Когда Додонов, сграбастав нас раскидистыми руками, выставил всех в коридор, я очутился около Кости — высокого длинношеего мальчика. Мальчик наклонился ко мне и сказал, что на Тринадцатом участке много драчунов: чтобы меня не задолбили, он берет меня под свою защиту. Стало страшновато, но я презрительно покосился на него: я сам отобьюсь от любого забияки, кого хочешь заклюю. В смущении он почесал затылок. Я догадался: ему известно то, о чем я не подозреваю. Он снисходительно отнесся к моей самоуверенности, и все-таки ему было неловко, что он навязывается в заступники.

Могло случиться, что мы начали бы с ним враждовать: самолюбие на самолюбие! Но мы обнялись, пошли к нему в комнату, где он показал мне фотографический ящик, укрепленный на трех ножках, воткнувшихся в пол латунными копытцами, деревянный парабеллум, карту полушарий земли, нарисованную цветными карандашами и прибитую медными гвоздями к дощатой стене. Все это он сделал сам.

Он взял с угольника альбом, обтянутый рыжей кожей. На коже — золотые порхающие ангелы. Расщелкнул шарики застежек. В первую страницу альбома была вделана карточка; на ней, поддерживая ребенка, склонившего на свое крохотное плечо очень большую голову, сидели на стволе дерева мужчина и женщина. Мужчина с чубом, в косоворотке, галифе и хромовых сапогах. У женщины волосы до плеч, над бровями толстая челка, глаза широкие, словно натянутые к ушам, губы выставлены, будто она только что пила с блюдечка чай.

— Мать. Я. Отец.

— Твоя мать башкирка?

— В нашем полушарии такого народа нет. Моя мама из индейцев.

— Она индюшка?

Я еще не задал ему вопрос, а во мне уже начал подниматься смех, а едва задал, то так фыркнул, что из носа выхлопнулся пузырь.

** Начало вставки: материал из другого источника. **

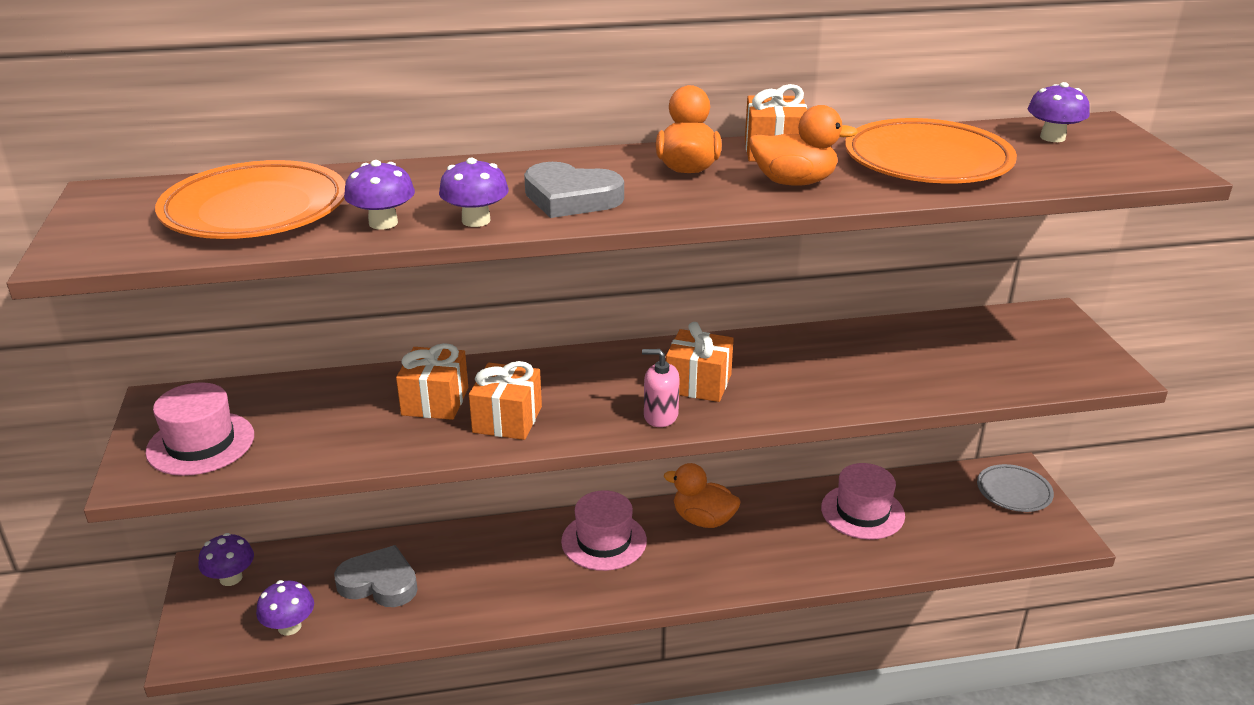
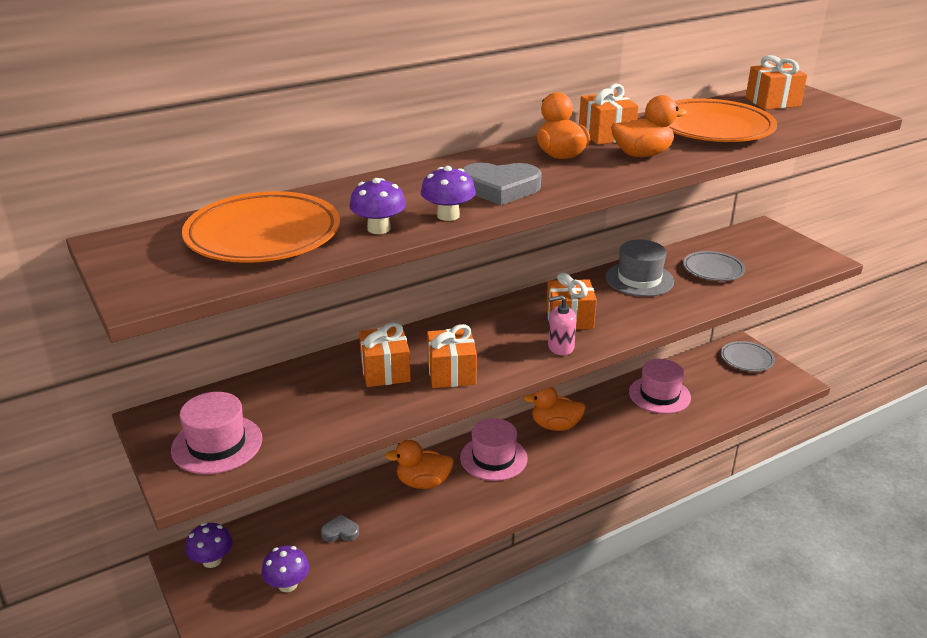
camera: 20 degrees left, 0 degrees up
(379, 583) = (340, 532): grey heart -> grey heart, size x0.54
(505, 549) = (423, 482): none -> orange duck
(827, 351) = (639, 279): none -> grey hat
(937, 357) = (713, 270): none -> grey plate
(1052, 137) = (772, 102): purple mushroom -> orange gift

Я и утереться не успел, как полетел на пол. Костя тотчас поднял меня, спросил, не зашибся ли. Я давился воздухом. И когда отворилось дыхание, всласть заревел, но быстро утишил голос до ноющих всхлипов: догадывался, что виноват перед высоким мальчишкой.

— Моя мама индианка. Повтори.

— Не хочу.

— Брось серчать.

— Как дам — полетишь по задам.

— На, ударь. Только запомни: индианка.